Rebuffing critics, FM Arun Jaitley goes for growth, reform

(L-R) B.R. Shetty, the Executive Vice-Chairman & CEO of NMC Healthcare, T.P.Seetharam, India's ambassador to UAE , Finance Minister Arun Jaitley, Mohammed Al Shehhi, Undersecretary of the UAE Ministry of Economy, and Anurag Bhushan, Consul General of Indi

Finance Minister Arun Jaitley rebuffed Prime MinisterNarendra Modi’s critics on Tuesday and challenged the opposition to back a crucial tax reform, pledging also to put investments before budget savings to drive growth in Asia’s No.3 economy.

Jaitley, in an interview with Reuters, brushed aside senior leaders in Modi’s ruling nationalist party who rebelled after a heavy election defeat this month in Bihar, the country’s third most populous state.

“People must have a sense of responsibility when they speak,” he said over breakfast at his hotel in Dubai, where he was on a visit to attract investments from Middle Eastern sovereign wealth funds that would help drive growth.

The setback in Bihar dealt a blow to Modi’s prestige after he campaigned actively in the state, and has emboldened his opponents in Parliament who have used their control of the Upper House to delay his economic reform agenda.

Jaitley said the government would prefer to use buoyant tax receipts to fund extra infrastructure spending than to slash its borrowing target for the current fiscal year that runs to March 2016.

Achieving “high growth and depleting poverty” are top of the agenda of the government for the coming years, he said. Modi, elected in May 2014 with the strongest mandate in three decades, has set his ambitions to lead India for two five-year terms.

“I would stick to my fiscal deficit target of 3.9 per cent this year and the priority will be to spend whatever resources the government has within the fiscal deficit target,” said the 62-year-old Jaitley.

The government is ready to discuss all issues with the opposition to pass a key amendment in the forthcoming winter session of parliament that would pave the way for a new nationwide goods and services tax (GST), Jaitley also said.

It is not, however, willing to abandon the basic objectives of the tax, which would for the first time turn India into a common market and by some estimates add as much as 2 percentage points to gross domestic product.

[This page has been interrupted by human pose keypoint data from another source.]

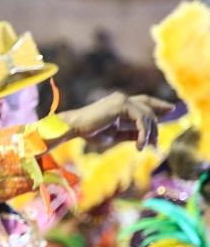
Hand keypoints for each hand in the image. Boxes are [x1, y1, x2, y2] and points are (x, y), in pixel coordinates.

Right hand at [57, 92, 173, 149]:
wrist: (74, 128)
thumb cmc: (89, 132)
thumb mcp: (114, 135)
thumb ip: (130, 133)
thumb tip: (146, 137)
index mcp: (119, 103)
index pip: (144, 101)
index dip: (158, 104)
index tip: (171, 110)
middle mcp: (122, 99)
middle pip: (149, 109)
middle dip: (155, 127)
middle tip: (156, 145)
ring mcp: (122, 100)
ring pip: (147, 115)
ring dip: (149, 133)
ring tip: (145, 147)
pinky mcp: (121, 105)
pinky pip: (141, 119)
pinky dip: (143, 133)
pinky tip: (139, 145)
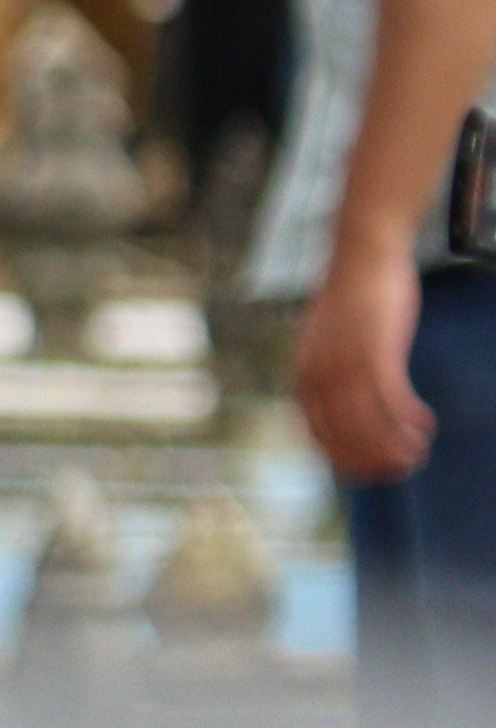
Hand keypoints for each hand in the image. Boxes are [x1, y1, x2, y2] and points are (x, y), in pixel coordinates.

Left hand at [300, 245, 437, 483]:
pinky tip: (425, 426)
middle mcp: (319, 375)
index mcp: (303, 375)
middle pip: (345, 437)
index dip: (343, 459)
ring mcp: (346, 365)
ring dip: (395, 445)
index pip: (317, 434)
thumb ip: (330, 372)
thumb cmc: (349, 299)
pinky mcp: (376, 353)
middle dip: (372, 460)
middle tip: (399, 471)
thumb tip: (341, 401)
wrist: (361, 254)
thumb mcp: (327, 342)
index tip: (365, 473)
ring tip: (417, 454)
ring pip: (370, 424)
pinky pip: (393, 400)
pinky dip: (408, 418)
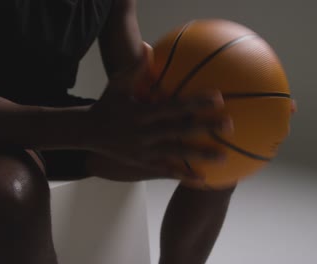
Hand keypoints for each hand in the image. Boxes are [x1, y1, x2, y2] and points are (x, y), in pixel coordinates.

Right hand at [86, 43, 232, 179]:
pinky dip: (183, 174)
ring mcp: (144, 151)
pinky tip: (202, 179)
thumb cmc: (107, 104)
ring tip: (224, 156)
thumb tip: (148, 48)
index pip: (173, 107)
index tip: (218, 98)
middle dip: (205, 128)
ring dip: (200, 155)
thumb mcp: (117, 85)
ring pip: (176, 153)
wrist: (87, 132)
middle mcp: (144, 133)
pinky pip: (165, 170)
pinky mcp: (142, 163)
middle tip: (230, 126)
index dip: (195, 103)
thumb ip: (134, 68)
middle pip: (180, 131)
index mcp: (142, 113)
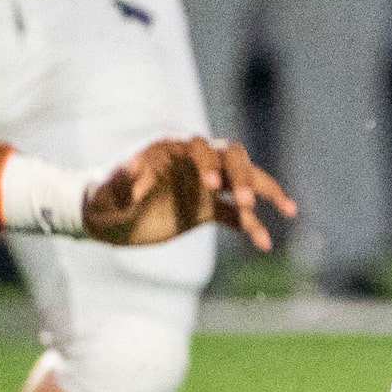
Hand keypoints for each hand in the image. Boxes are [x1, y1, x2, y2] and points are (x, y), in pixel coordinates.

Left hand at [84, 139, 297, 250]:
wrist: (106, 222)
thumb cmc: (102, 200)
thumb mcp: (106, 192)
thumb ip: (120, 178)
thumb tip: (134, 164)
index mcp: (172, 151)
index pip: (202, 148)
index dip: (210, 164)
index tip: (211, 187)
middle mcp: (194, 164)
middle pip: (232, 159)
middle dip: (243, 178)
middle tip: (246, 203)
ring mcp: (204, 186)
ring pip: (243, 182)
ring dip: (263, 194)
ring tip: (289, 211)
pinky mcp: (206, 210)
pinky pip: (236, 216)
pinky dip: (251, 227)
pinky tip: (265, 244)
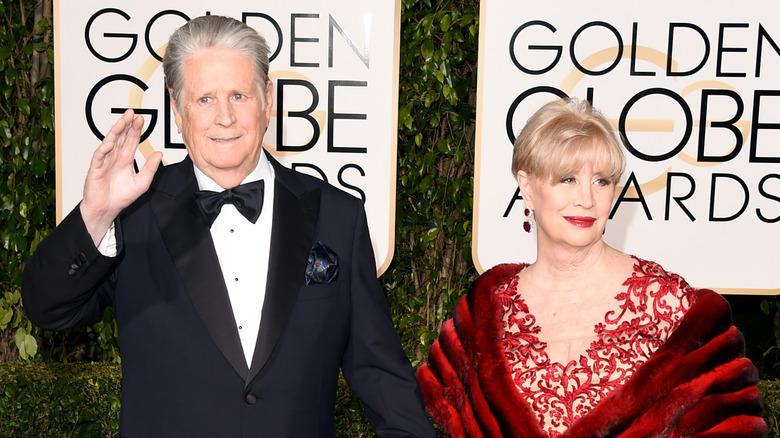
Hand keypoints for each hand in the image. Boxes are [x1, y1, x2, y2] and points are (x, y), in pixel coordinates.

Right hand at [80, 109, 162, 244]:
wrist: (106, 209)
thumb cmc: (121, 196)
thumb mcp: (142, 182)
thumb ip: (150, 168)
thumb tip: (159, 154)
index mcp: (125, 159)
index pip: (131, 140)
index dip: (135, 130)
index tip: (140, 119)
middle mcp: (114, 158)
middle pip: (120, 137)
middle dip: (126, 125)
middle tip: (131, 114)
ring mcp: (104, 162)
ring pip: (109, 143)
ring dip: (115, 132)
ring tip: (122, 122)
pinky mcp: (95, 169)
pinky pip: (99, 157)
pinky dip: (103, 150)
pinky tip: (109, 143)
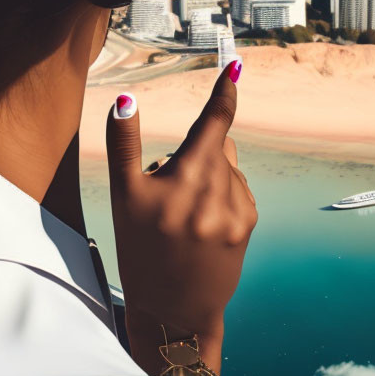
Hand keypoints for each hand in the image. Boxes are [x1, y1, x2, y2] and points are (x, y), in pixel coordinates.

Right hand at [105, 60, 255, 374]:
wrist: (174, 310)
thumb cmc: (142, 251)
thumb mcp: (125, 198)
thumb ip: (125, 145)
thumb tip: (126, 100)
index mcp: (187, 180)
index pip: (213, 122)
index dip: (224, 90)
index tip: (236, 65)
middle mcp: (218, 192)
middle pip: (217, 144)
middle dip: (196, 153)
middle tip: (170, 192)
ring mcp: (238, 209)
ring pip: (228, 166)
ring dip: (210, 174)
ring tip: (186, 215)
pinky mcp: (249, 224)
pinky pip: (238, 188)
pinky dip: (222, 194)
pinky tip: (204, 224)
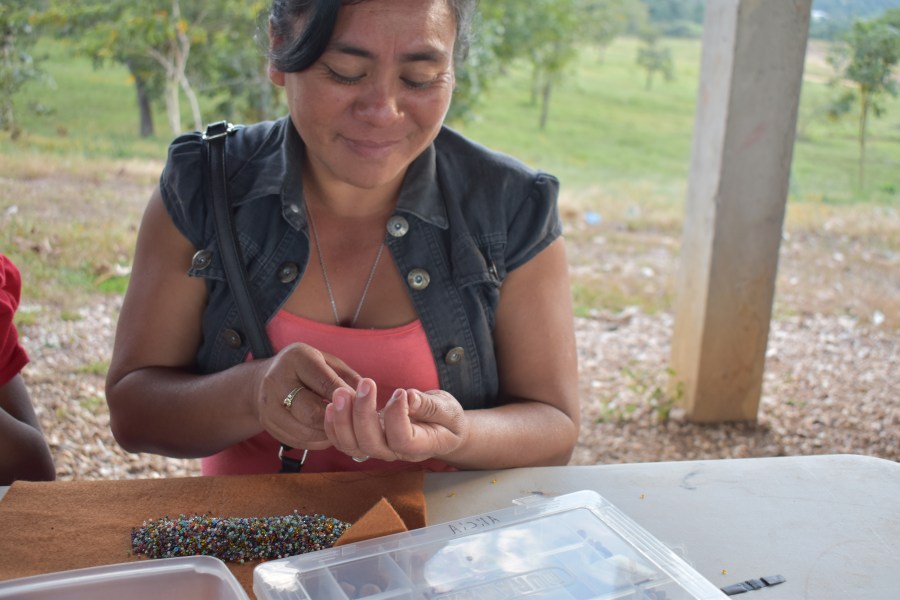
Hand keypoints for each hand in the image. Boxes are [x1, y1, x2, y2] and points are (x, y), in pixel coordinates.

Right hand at [256, 343, 359, 449]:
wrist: (266, 377)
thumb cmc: (306, 368)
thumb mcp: (328, 362)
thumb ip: (348, 378)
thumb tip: (368, 400)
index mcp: (297, 359)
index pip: (326, 383)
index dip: (348, 399)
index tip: (364, 407)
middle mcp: (277, 381)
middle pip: (311, 412)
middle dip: (337, 421)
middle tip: (353, 423)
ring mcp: (268, 406)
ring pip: (304, 431)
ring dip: (329, 434)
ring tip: (343, 430)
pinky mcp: (267, 424)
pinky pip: (298, 441)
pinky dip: (318, 441)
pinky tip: (328, 433)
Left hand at [324, 378, 466, 462]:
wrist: (441, 430)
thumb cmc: (446, 419)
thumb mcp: (448, 409)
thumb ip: (429, 406)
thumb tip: (409, 397)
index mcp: (420, 446)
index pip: (402, 440)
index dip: (397, 417)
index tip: (400, 392)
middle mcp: (395, 453)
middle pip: (371, 443)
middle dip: (363, 413)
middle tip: (364, 384)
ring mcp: (378, 448)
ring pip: (352, 445)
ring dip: (342, 420)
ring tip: (341, 392)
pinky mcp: (365, 440)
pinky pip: (343, 441)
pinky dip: (333, 426)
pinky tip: (330, 405)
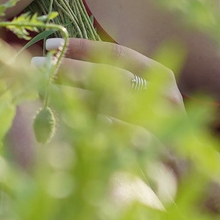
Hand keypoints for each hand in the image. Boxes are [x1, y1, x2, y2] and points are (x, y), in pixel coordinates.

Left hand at [9, 38, 183, 168]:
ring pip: (109, 102)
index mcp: (160, 75)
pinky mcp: (153, 150)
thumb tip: (61, 62)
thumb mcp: (140, 100)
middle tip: (38, 66)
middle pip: (108, 75)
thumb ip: (111, 81)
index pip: (116, 53)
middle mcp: (163, 95)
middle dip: (70, 69)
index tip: (49, 44)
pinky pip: (115, 133)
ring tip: (42, 89)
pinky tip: (63, 119)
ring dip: (71, 95)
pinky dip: (87, 124)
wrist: (182, 175)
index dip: (81, 47)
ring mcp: (161, 123)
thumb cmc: (153, 131)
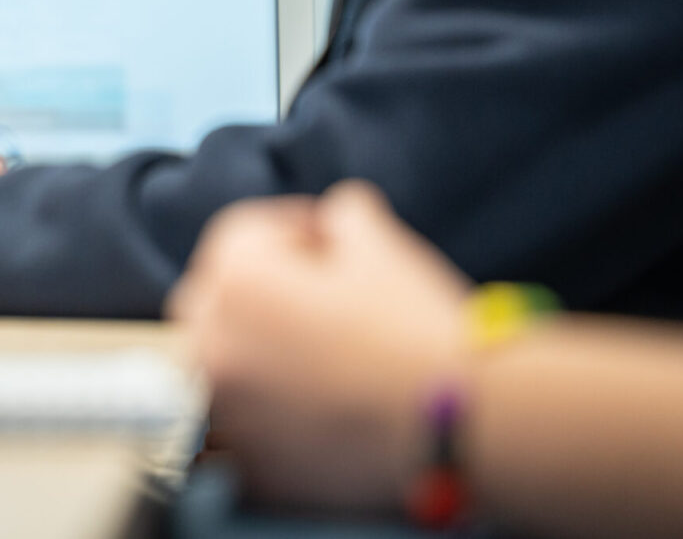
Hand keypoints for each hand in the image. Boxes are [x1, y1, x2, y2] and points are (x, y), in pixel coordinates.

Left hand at [167, 181, 472, 512]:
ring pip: (220, 366)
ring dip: (254, 353)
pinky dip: (263, 417)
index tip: (329, 242)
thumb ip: (345, 214)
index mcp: (237, 279)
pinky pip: (237, 430)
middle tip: (319, 300)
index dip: (292, 230)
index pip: (242, 235)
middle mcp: (213, 343)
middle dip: (259, 290)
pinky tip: (316, 409)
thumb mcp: (384, 246)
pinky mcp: (248, 468)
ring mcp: (225, 412)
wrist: (469, 429)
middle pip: (217, 299)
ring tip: (319, 358)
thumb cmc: (422, 329)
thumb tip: (338, 214)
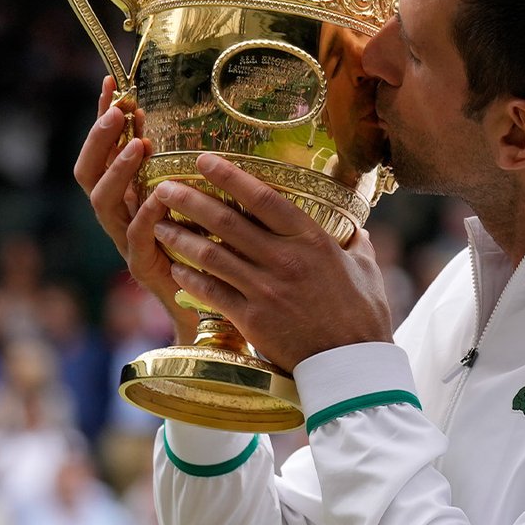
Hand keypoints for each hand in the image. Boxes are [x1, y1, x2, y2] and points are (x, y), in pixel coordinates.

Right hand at [73, 75, 196, 341]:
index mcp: (127, 197)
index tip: (111, 82)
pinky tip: (161, 193)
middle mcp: (119, 218)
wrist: (209, 310)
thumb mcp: (196, 200)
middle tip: (118, 110)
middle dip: (99, 139)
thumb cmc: (206, 251)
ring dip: (118, 170)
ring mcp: (127, 243)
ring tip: (138, 144)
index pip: (103, 151)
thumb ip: (186, 167)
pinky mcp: (144, 268)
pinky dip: (147, 213)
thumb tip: (193, 121)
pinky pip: (137, 237)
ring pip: (103, 203)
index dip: (102, 118)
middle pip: (88, 173)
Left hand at [140, 151, 393, 370]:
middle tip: (164, 188)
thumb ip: (356, 245)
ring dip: (180, 237)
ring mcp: (264, 290)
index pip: (263, 197)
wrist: (351, 365)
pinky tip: (174, 268)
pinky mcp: (251, 319)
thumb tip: (356, 231)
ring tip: (159, 224)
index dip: (229, 175)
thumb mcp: (366, 270)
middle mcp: (284, 260)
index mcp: (312, 240)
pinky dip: (190, 278)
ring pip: (211, 254)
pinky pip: (211, 292)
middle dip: (189, 200)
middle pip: (226, 221)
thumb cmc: (363, 316)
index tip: (203, 159)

“Without compromising on the architecture itself, and keeping a general consensus between the states and the centre in mind, I think a discussion is reasonably possible,” he said.

Modi has been unable to pass the GST because his coalition lacks a majority in the upper house of parliament, where the country’s states are represented. One controversy has been over a proposed state levy that some say would make the tax complex to administer.

After the Bihar defeat, his chances of securing control over the chamber in this five-year term have evaporated, compelling him to seek dialogue with the opposition to implement his reform agenda.